** Records for processing **

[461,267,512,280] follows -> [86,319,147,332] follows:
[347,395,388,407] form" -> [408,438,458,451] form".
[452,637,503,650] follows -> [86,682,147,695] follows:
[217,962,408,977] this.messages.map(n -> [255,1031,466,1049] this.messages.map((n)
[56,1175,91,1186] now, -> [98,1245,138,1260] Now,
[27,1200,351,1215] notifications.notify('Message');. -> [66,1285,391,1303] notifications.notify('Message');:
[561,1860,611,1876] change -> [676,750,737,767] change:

==

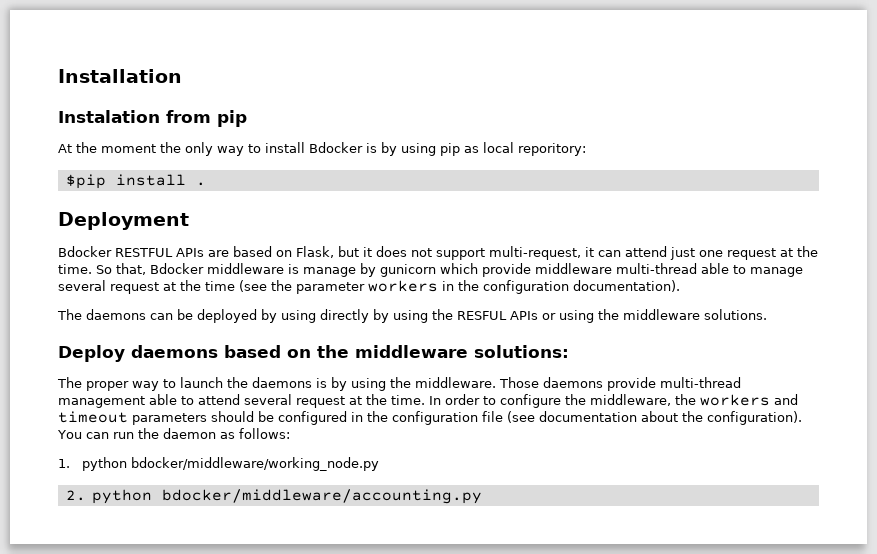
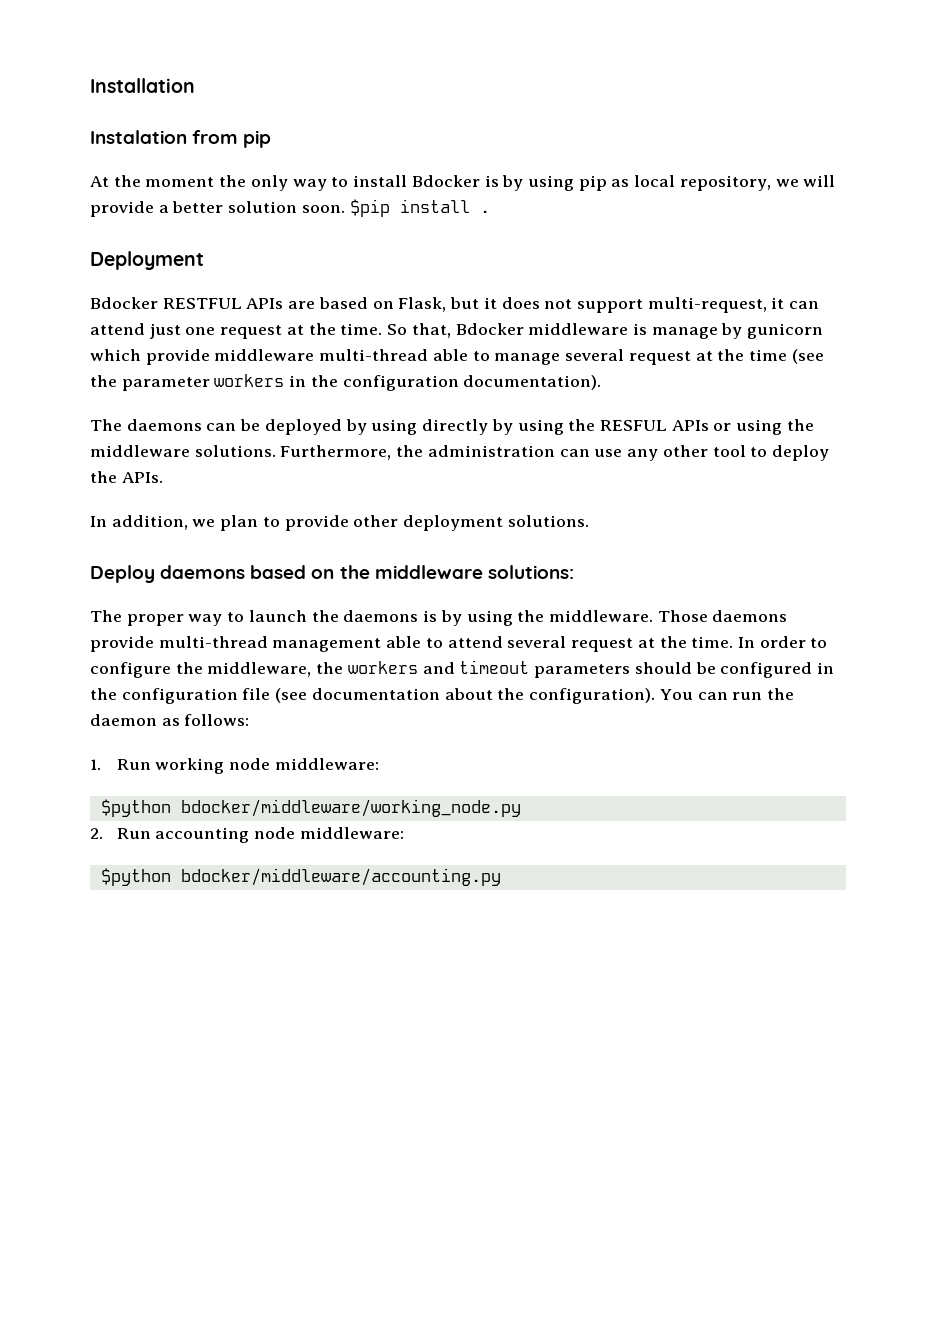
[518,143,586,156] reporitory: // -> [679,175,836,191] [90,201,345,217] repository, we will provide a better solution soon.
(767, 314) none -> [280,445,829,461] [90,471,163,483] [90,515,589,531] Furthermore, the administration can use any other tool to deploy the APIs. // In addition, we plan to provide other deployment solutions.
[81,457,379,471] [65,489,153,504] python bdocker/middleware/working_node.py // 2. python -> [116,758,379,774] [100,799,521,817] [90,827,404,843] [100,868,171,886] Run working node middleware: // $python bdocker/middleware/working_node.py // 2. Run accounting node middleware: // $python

---

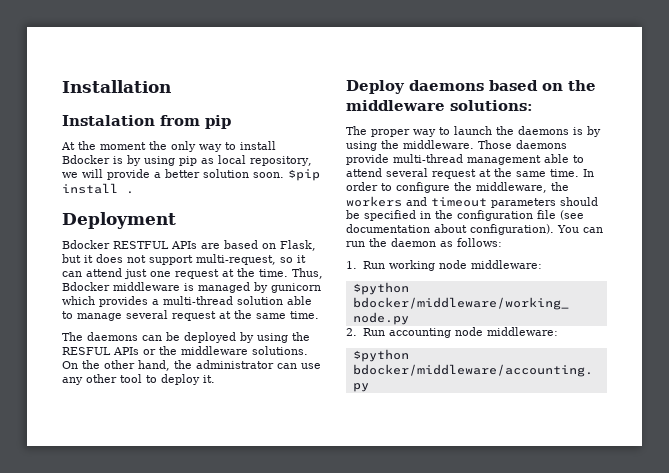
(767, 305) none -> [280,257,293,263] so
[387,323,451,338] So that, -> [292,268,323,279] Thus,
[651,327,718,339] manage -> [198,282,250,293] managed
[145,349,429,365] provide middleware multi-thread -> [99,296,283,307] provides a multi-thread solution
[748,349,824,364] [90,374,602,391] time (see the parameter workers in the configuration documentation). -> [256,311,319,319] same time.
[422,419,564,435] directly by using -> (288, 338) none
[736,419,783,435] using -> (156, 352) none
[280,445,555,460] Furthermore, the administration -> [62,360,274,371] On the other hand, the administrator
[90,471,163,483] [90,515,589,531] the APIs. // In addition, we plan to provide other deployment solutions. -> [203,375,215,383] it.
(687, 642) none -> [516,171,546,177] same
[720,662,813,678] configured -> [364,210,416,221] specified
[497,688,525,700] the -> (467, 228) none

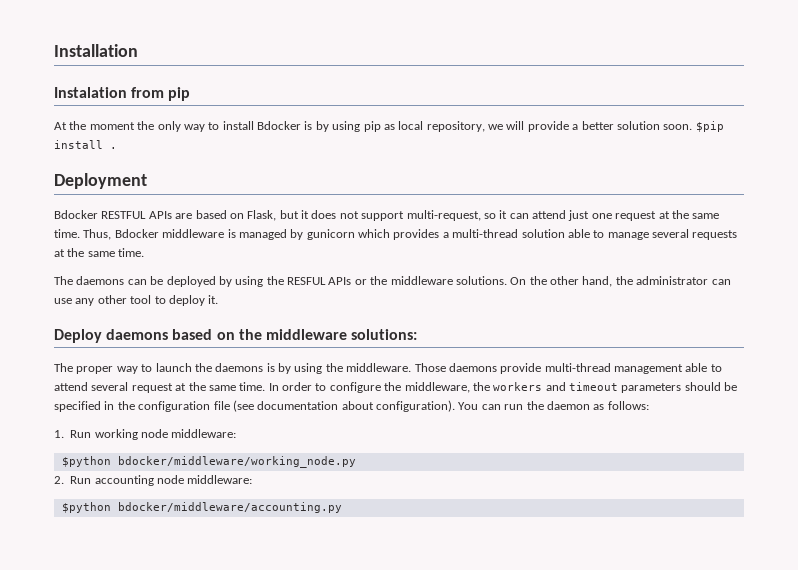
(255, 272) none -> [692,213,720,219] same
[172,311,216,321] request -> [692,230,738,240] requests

** Activity **
In the listing above, find the line with "[461,267,512,280] follows ->" and the line with "[56,1175,91,1186] now, ->", then reproduce both and every line between them exactly.

** Answer box **
[461,267,512,280] follows -> [86,319,147,332] follows:
[347,395,388,407] form" -> [408,438,458,451] form".
[452,637,503,650] follows -> [86,682,147,695] follows:
[217,962,408,977] this.messages.map(n -> [255,1031,466,1049] this.messages.map((n)
[56,1175,91,1186] now, -> [98,1245,138,1260] Now,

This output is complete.